Distributed Data Parallelism in CABARET

This project began during the transistion of Phase 1 of HECToR (when each compute node was a dual core AMD Opteron 2.8GHz chip with 6GB RAM) to Phase 2a (with each chip a quad core 2.3GHz Opteron processor with 8GB of RAM). Data parallelism in CABARET for handling a partitioned Gambit unstructured mesh was initially designed for use on similar architectures, with the level of parallelisation based on MPI.

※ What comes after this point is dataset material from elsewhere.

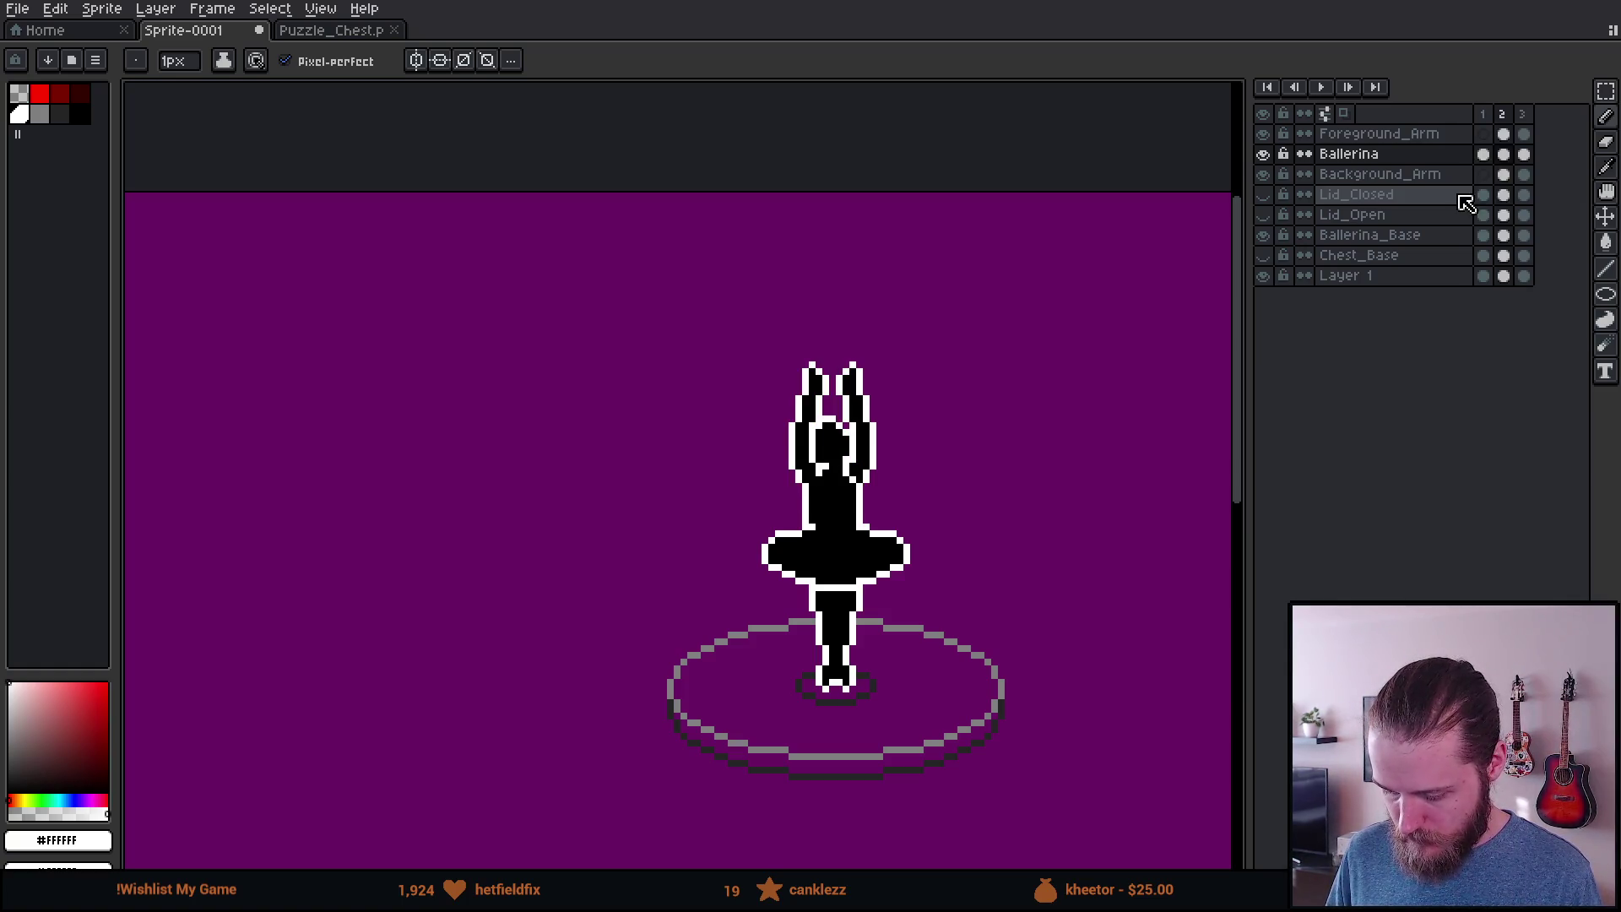
key("Left")
key("Right")
key("Right")
key("Left")
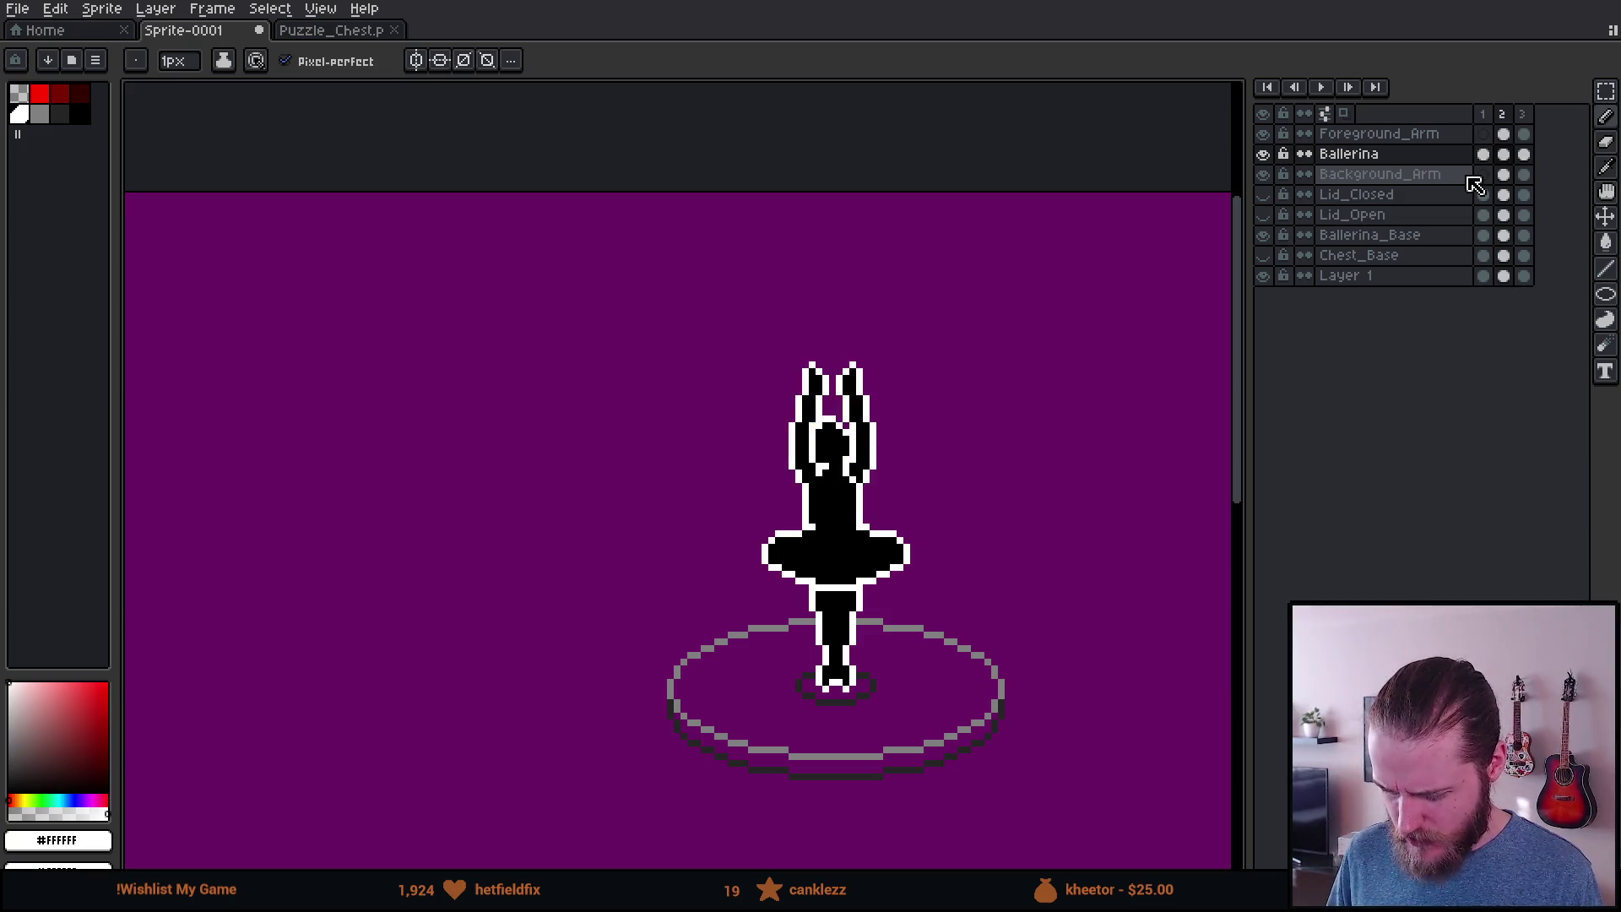
key("Left")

In this single program multiple data approach, the data parallelism relies upon a partitioning of the Gambit generated computational grid in order to produce sub grids, so that each one of these can be used by the individual instance of the CABARET code. Due to the unstructured decomposition used within the core CABARET algorithm an indirect referencing scheme then manages access to halo data and associated communications for the updates needed after each time step. Asynchronous MPI calls were implemented within PHASE1, PHASE2 and PHASE3 and placed so that computation could be performed while communication was in process, ensured that performance was efficient.

At the beginning of this dCSE project, the hardware setup for Phase 2b and beyond was unknown. Nearing the latter half of the work, however, it was possible to assume that this hardware would become more increasingly multi-core focussed. When Phase 2b of HECToR arrived (XT6 - 24 core Opteron 6172 2.1GHz processors, arranged as two dual hex core sockets per node in a non uniform memory architecture) it was also clear that the existing MPI parallel CABARET code would need development for multi-core architecture.

Phil Ridley 2011-02-01